Non si placano le polemiche intorno alla comunicazione dei dati dei contagi da parte della Regione Lombardia, accusata di nascondere la reale situazione sul proprio territorio per evitare che il governo intervenga con un nuovo lockdown. Un’accusa mossa per primo da Nino Cartabellotta, presidente della Fondazione Gimbe, nel corso della trasmissione Otto e Mezzo in onda su La7. E ripresa successivamente anche da Massimo Galli, infettivologo dell’ospedale di Milano, che ha scelto di tornare sullo spinoso argomento in un’intervista rilasciata a La Stampa.

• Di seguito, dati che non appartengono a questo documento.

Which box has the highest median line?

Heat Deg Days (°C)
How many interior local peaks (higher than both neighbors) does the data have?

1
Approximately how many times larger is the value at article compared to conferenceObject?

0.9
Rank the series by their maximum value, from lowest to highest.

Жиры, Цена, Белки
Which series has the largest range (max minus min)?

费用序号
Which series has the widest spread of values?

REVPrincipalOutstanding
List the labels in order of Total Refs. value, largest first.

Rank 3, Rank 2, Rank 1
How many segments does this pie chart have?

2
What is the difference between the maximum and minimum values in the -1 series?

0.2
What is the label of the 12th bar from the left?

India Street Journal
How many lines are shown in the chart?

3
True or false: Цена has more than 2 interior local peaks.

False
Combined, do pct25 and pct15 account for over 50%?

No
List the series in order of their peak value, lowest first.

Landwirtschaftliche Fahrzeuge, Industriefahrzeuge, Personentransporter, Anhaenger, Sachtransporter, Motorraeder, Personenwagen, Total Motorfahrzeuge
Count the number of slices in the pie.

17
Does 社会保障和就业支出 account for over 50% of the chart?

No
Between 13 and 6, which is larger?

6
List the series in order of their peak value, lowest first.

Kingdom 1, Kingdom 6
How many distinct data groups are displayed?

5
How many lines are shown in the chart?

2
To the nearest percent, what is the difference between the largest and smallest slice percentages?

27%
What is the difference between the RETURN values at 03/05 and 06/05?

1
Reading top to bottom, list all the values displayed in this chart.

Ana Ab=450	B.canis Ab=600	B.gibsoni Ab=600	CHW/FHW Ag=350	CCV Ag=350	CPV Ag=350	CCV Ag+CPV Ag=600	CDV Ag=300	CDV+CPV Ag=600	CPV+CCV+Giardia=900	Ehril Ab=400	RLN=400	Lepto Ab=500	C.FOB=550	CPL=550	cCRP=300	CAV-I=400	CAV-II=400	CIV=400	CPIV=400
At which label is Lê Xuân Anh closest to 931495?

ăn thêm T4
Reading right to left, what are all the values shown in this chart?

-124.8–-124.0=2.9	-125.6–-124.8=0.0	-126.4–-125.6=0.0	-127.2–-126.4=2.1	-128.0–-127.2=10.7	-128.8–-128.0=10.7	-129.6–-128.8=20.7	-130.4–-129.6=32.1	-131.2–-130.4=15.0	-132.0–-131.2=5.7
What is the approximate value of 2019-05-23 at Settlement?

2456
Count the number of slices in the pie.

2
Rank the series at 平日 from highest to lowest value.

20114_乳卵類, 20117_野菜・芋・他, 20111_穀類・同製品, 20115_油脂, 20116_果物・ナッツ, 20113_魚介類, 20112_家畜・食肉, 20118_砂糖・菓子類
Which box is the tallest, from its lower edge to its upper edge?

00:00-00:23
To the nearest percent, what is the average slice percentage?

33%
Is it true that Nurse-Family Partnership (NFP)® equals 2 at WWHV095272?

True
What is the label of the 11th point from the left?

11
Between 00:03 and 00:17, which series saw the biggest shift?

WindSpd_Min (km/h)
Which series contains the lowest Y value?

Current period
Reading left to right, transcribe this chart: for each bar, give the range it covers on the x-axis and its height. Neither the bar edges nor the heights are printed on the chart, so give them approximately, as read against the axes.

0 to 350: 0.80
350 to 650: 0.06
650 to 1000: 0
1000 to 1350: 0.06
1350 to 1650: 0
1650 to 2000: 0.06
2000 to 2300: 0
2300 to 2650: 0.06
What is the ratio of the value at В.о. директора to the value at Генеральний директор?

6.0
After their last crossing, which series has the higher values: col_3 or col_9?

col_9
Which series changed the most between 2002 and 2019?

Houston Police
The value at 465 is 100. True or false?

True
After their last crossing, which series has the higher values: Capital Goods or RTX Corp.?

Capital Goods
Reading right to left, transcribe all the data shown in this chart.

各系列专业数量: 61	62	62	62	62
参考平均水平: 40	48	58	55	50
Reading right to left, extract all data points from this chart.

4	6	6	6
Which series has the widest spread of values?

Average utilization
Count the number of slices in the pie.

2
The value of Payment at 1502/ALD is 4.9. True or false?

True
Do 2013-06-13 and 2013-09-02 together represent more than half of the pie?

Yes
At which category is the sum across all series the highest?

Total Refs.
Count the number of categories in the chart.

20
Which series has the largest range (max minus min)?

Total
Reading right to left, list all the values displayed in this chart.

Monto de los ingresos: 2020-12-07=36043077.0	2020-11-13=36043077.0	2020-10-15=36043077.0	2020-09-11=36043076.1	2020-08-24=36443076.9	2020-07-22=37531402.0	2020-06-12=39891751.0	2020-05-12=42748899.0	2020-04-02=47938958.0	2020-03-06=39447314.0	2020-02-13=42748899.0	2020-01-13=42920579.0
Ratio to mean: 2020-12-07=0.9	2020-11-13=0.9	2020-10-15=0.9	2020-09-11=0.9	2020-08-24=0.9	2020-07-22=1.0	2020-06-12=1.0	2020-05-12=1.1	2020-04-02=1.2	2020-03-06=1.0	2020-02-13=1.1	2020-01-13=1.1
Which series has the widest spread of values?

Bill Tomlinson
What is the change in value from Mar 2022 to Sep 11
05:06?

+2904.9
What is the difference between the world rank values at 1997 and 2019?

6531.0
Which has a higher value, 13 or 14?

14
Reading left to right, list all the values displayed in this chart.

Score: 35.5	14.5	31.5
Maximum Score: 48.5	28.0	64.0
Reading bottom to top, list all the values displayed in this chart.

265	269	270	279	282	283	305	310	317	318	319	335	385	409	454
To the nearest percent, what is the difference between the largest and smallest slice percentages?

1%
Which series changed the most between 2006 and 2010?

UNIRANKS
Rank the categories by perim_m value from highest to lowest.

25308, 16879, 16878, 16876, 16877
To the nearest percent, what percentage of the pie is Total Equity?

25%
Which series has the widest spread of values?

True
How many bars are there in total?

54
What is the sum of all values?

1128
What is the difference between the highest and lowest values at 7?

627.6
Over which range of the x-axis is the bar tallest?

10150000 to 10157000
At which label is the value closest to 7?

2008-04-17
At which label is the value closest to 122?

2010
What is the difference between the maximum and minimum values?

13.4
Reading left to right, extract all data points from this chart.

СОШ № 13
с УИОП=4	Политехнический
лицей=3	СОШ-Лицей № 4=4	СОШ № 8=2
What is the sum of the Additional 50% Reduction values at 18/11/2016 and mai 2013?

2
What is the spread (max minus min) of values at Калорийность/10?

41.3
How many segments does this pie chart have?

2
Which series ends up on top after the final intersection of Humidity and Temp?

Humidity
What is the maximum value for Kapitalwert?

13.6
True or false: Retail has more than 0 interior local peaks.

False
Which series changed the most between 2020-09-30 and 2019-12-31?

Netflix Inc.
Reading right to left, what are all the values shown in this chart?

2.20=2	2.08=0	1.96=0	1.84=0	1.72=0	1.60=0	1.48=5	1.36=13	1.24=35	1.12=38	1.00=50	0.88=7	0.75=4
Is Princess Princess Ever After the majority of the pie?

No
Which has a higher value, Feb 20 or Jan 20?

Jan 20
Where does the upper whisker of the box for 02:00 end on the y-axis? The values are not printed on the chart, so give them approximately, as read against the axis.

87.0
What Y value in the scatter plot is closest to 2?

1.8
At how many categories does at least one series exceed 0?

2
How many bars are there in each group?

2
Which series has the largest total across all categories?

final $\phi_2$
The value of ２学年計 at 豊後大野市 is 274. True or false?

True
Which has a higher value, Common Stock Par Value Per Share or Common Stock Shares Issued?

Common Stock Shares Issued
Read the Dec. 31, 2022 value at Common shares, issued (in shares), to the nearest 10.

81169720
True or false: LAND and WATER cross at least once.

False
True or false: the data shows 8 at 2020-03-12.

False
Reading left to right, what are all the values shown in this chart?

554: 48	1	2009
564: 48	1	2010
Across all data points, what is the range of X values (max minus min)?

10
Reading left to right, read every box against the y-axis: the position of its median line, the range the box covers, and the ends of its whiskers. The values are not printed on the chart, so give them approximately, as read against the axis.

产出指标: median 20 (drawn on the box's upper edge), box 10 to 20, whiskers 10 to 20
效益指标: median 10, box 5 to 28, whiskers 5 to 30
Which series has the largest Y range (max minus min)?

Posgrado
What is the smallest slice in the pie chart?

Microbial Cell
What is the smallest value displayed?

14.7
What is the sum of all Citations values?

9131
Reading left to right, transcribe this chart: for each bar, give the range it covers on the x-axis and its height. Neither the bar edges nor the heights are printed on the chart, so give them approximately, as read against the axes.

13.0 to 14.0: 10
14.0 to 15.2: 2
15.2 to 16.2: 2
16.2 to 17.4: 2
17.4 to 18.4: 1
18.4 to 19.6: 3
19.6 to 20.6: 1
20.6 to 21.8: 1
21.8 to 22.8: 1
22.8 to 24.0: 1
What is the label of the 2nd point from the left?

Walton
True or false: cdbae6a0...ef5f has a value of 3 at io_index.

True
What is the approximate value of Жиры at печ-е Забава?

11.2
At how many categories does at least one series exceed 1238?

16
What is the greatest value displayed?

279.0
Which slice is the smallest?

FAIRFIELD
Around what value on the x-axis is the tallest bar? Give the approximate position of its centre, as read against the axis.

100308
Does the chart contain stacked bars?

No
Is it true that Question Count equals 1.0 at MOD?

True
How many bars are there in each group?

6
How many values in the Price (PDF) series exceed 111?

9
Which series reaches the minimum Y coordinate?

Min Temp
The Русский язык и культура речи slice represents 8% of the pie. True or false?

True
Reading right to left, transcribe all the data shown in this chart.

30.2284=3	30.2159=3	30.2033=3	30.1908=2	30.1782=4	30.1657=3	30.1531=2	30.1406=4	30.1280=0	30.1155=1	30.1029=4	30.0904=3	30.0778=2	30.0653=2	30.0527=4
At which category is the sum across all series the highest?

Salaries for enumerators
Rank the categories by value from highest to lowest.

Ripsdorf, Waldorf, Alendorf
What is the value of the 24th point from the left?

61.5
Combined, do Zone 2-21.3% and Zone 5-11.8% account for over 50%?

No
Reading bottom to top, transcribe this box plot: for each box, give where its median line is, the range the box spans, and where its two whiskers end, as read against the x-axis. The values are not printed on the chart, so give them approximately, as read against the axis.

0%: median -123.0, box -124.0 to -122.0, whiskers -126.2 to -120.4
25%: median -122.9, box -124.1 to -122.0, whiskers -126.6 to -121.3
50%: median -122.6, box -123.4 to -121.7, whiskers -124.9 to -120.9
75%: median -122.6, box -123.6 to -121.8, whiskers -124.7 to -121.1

“Di certo la Regione non ha tutti gli elementi che dovrebbe avere – ha spiegato Galli – Se non fai abbastanza tamponi è possibile che l’attendibilità o la riproducibilità dei tuoi dati ne risenta, e vale per molte regioni. È una questione molto lombarda, ma non soltanto. Diciamo che dipende dalla rilevanza dell’infezione. In Lombardia è più evidente anche perché è una regione sotto i riflettori. In Piemonte per esempio per settimane si è fatto poco per limitare l’epidemia. Così pure altrove”.
L’accusa mossa nei confronti della Lombardia è articolata. Il numero di positivi comunicati al giorno, innanzitutto, sarebbe “gonfiato” dall’inclusione nel conteggio anche dei tamponi effettuati per confermare la guarigione. Mancherebbe ancora, inoltre, un tamponamento massiccio che consenta di avere un quadro completo della situazione in una delle Regioni più colpite d’Italia dall’emergenza sanitaria. Si sospetta, insomma, che la curva del contagio non venga tenuta adeguatamente sotto controllo.
Anche un altro medico, Walter Ricciardi, in un’intervista a Repubblica senza fare nomi dice che i dati che provengono dalle Regioni non sempre sono attendibili. A Radio24 Cartabellotta aveva invece spiegato: “C’è il ragionevole sospetto che le Regioni stiano “facendo magheggi”per non dovere richiudere. La Lombardia è una di quelle”. Accuse che la Regione definisce “gravissime, offensive e soprattutto non corrispondenti al vero”, promettendo già querele.